The Ileostomy & Internal Pouch Association (IA)

Patients need never fear being alone after stoma surgery.

A national charity, IA reaches local communities through its local groups, known as member organisations, and affiliate groups - 45 in total. Run by ostomates for ostomates, each group runs events for their own area, with guest speakers, information days and get-togethers.

IA is a registered charity supporting people living with a stoma, their families, friends and carers.

Formed in 1956 by a group of people who had ileostomies, together with members of the medical profession, it was the first ostomy association in the UK, and continues to be the leading voice for ostomates, with representation on numerous professional boards and advising on ostomy care. These include such organisations as IBD UK, British Healthcare Trades Association and several Patient Industry Forums, as well as European ostomy organisations.

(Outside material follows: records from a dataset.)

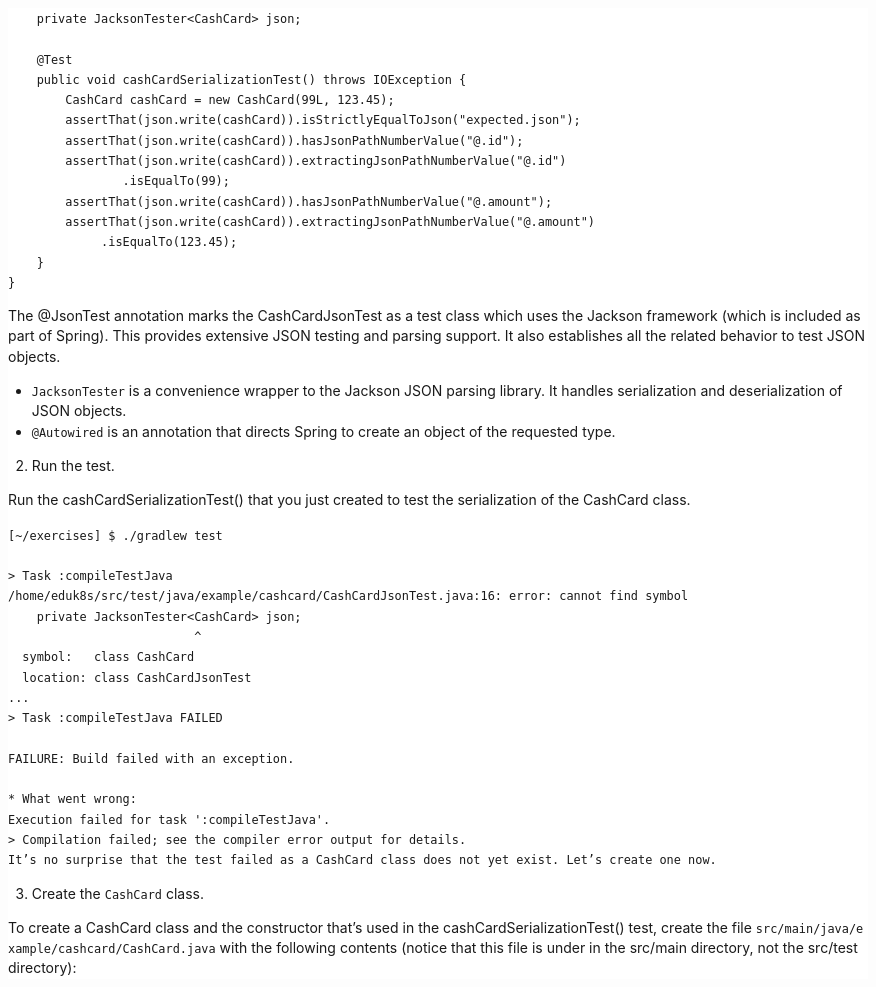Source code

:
 ```
    private JacksonTester<CashCard> json;

    @Test
    public void cashCardSerializationTest() throws IOException {
        CashCard cashCard = new CashCard(99L, 123.45);
        assertThat(json.write(cashCard)).isStrictlyEqualToJson("expected.json");
        assertThat(json.write(cashCard)).hasJsonPathNumberValue("@.id");
        assertThat(json.write(cashCard)).extractingJsonPathNumberValue("@.id")
                .isEqualTo(99);
        assertThat(json.write(cashCard)).hasJsonPathNumberValue("@.amount");
        assertThat(json.write(cashCard)).extractingJsonPathNumberValue("@.amount")
             .isEqualTo(123.45);
    }
}
```

The @JsonTest annotation marks the CashCardJsonTest as a test class which uses the Jackson framework (which is included as part of Spring). This provides extensive JSON testing and parsing support. It also establishes all the related behavior to test JSON objects.

- `JacksonTester` is a convenience wrapper to the Jackson JSON parsing library. It handles serialization and deserialization of JSON objects.
- `@Autowired` is an annotation that directs Spring to create an object of the requested type.
    

2. Run the test.

Run the cashCardSerializationTest() that you just created to test the serialization of the CashCard class.

```
[~/exercises] $ ./gradlew test

> Task :compileTestJava
/home/eduk8s/src/test/java/example/cashcard/CashCardJsonTest.java:16: error: cannot find symbol
    private JacksonTester<CashCard> json;
                          ^
  symbol:   class CashCard
  location: class CashCardJsonTest
...
> Task :compileTestJava FAILED

FAILURE: Build failed with an exception.

* What went wrong:
Execution failed for task ':compileTestJava'.
> Compilation failed; see the compiler error output for details.
It’s no surprise that the test failed as a CashCard class does not yet exist. Let’s create one now.
```


3. Create the `CashCard` class.

To create a CashCard class and the constructor that’s used in the cashCardSerializationTest() test, create the file `src/main/java/example/cashcard/CashCard.java` with the following contents (notice that this file is under in the src/main directory, not the src/test directory):
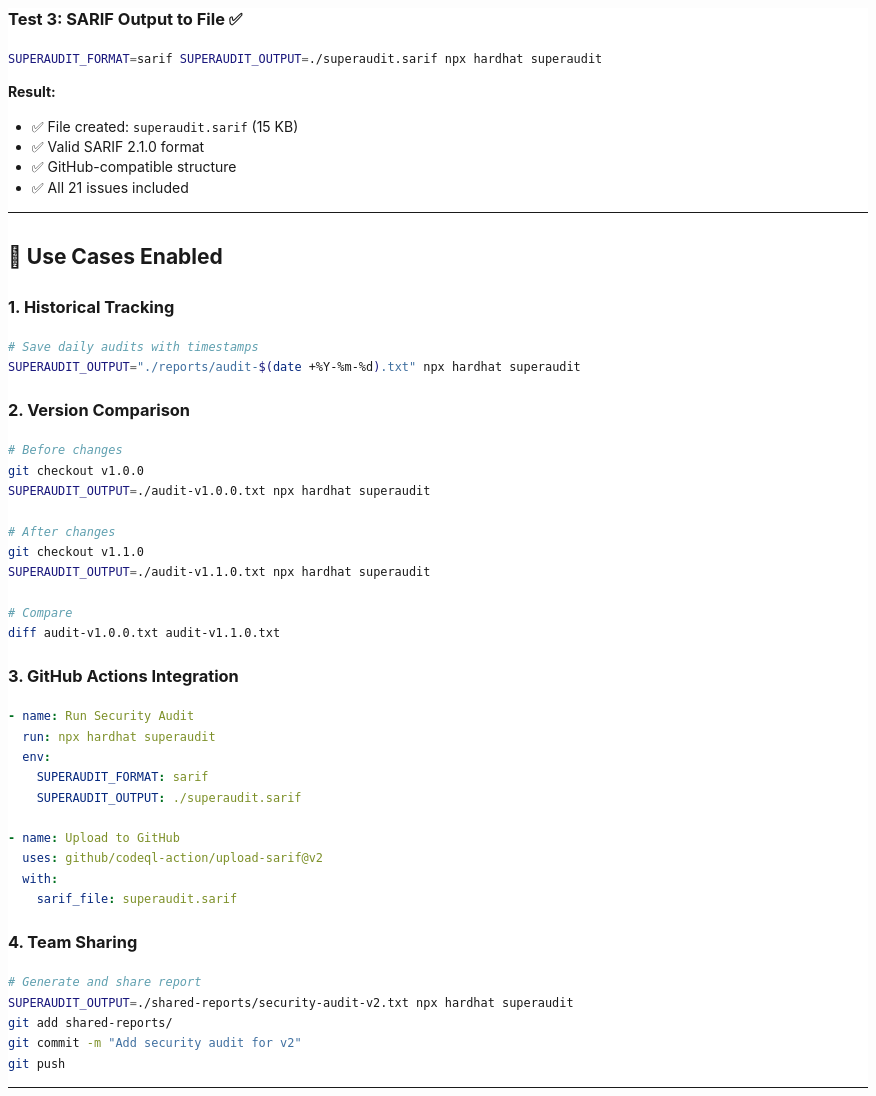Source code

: ### Test 3: SARIF Output to File ✅
```bash
SUPERAUDIT_FORMAT=sarif SUPERAUDIT_OUTPUT=./superaudit.sarif npx hardhat superaudit
```
**Result:**
- ✅ File created: `superaudit.sarif` (15 KB)
- ✅ Valid SARIF 2.1.0 format
- ✅ GitHub-compatible structure
- ✅ All 21 issues included

---

## 🎯 Use Cases Enabled

### 1. Historical Tracking
```bash
# Save daily audits with timestamps
SUPERAUDIT_OUTPUT="./reports/audit-$(date +%Y-%m-%d).txt" npx hardhat superaudit
```

### 2. Version Comparison
```bash
# Before changes
git checkout v1.0.0
SUPERAUDIT_OUTPUT=./audit-v1.0.0.txt npx hardhat superaudit

# After changes
git checkout v1.1.0
SUPERAUDIT_OUTPUT=./audit-v1.1.0.txt npx hardhat superaudit

# Compare
diff audit-v1.0.0.txt audit-v1.1.0.txt
```

### 3. GitHub Actions Integration
```yaml
- name: Run Security Audit
  run: npx hardhat superaudit
  env:
    SUPERAUDIT_FORMAT: sarif
    SUPERAUDIT_OUTPUT: ./superaudit.sarif
    
- name: Upload to GitHub
  uses: github/codeql-action/upload-sarif@v2
  with:
    sarif_file: superaudit.sarif
```

### 4. Team Sharing
```bash
# Generate and share report
SUPERAUDIT_OUTPUT=./shared-reports/security-audit-v2.txt npx hardhat superaudit
git add shared-reports/
git commit -m "Add security audit for v2"
git push
```

---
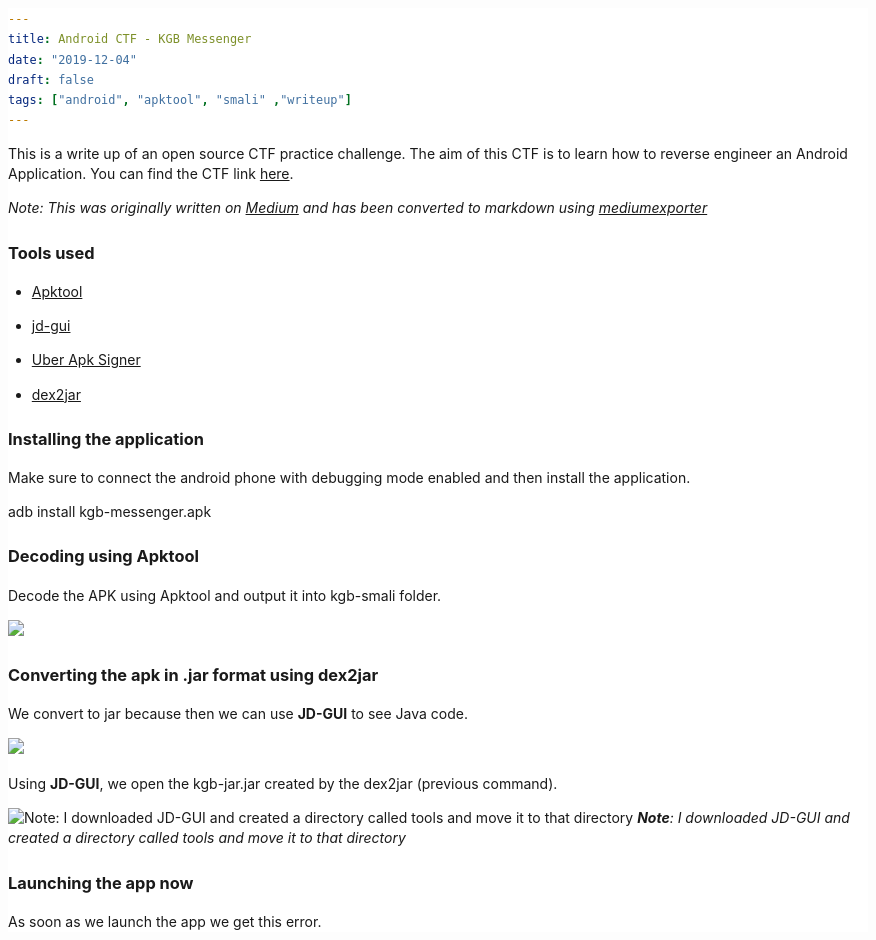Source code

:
 ```yaml
---
title: Android CTF - KGB Messenger
date: "2019-12-04"
draft: false
tags: ["android", "apktool", "smali" ,"writeup"]
---
```


This is a write up of an open source CTF practice challenge. The aim of this CTF is to learn how to reverse engineer an Android Application. You can find the CTF link [here](https://github.com/tlamb96/kgb_messenger).

*Note: This was originally written on [Medium](https://medium.com/@fake_batman_/android-ctf-kgb-messenger-d9069f4cedf8) and has been converted to markdown using [mediumexporter](https://github.com/xdamman/mediumexporter)*

### Tools used

* [Apktool](https://ibotpeaches.github.io/Apktool/)

* [jd-gui](https://github.com/java-decompiler/jd-gui/releases/)

* [Uber Apk Signer](https://github.com/patrickfav/uber-apk-signer)

* [dex2jar](https://github.com/pxb1988/dex2jar/)

### **Installing the application**

Make sure to connect the android phone with debugging mode enabled and then install the application.

adb install kgb-messenger.apk

### Decoding using Apktool

Decode the APK using Apktool and output it into kgb-smali folder.

![](https://cdn-images-1.medium.com/max/2000/1*Bi7Q_rVomlGzdFko5DJlIw.png)

### Converting the apk in .jar format using dex2jar

We convert to jar because then we can use **JD-GUI** to see Java code.

![](https://cdn-images-1.medium.com/max/2000/0*c5DGqjKODExd_TJl)

Using **JD-GUI**, we open the kgb-jar.jar created by the dex2jar (previous command).

![**Note**: I downloaded JD-GUI and created a directory called tools and move it to that directory](https://cdn-images-1.medium.com/max/2000/1*-PNbYjV-6jDsq1ISkKAvnA.png)
***Note**: I downloaded JD-GUI and created a directory called tools and move it to that directory*

### **Launching the app now**

As soon as we launch the app we get this error.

We are acutely aware of how the thought of living with an ileostomy or internal pouch can be daunting. But with support, and hearing the positive stories of others who have been through the same situation, IA is demonstrating that it is possible to live a full and active life after surgery.

The charity is reliant on membership, fund-raising and legacies to continue its charitable endeavours. In particular, the charity supports and invests in numerous research projects to improve the lives of those with an ileostomy or internal pouch – from exercise to hernia prevention and repair.  The charity is a huge advocate of investment in research and welcomes applications from all sectors.

IA Support and Information

The IA Board includes experienced patients, Colorectal Surgeons and Stoma Care Nurses, who have direct frontline experience of working with patients. Often it is the little tips and advice that the SCNs provide that can make so much difference to someone’s life.

The charity provides a wealth of literature, covering such topics as learning to live with your Ileostomy or Internal Pouch, travel, hydration, nutrition and exercise. There is even a colouring book for children to understand their stoma (or that of their relative).

Every member of IA receives the quarterly IA Journal, 60 pages packed full of interesting information and stories, tips and advice. The journal is also available in a spoken format for our visually impaired members.

Often those who have had surgery will want to speak to someone privately rather than use the online resources provided by the charity’s website www.iasupport.org. To this end, IA provides a Visiting Service, matching a qualified visitor, who has been through IA’s training programme, to the patient, providing support when it’s needed most.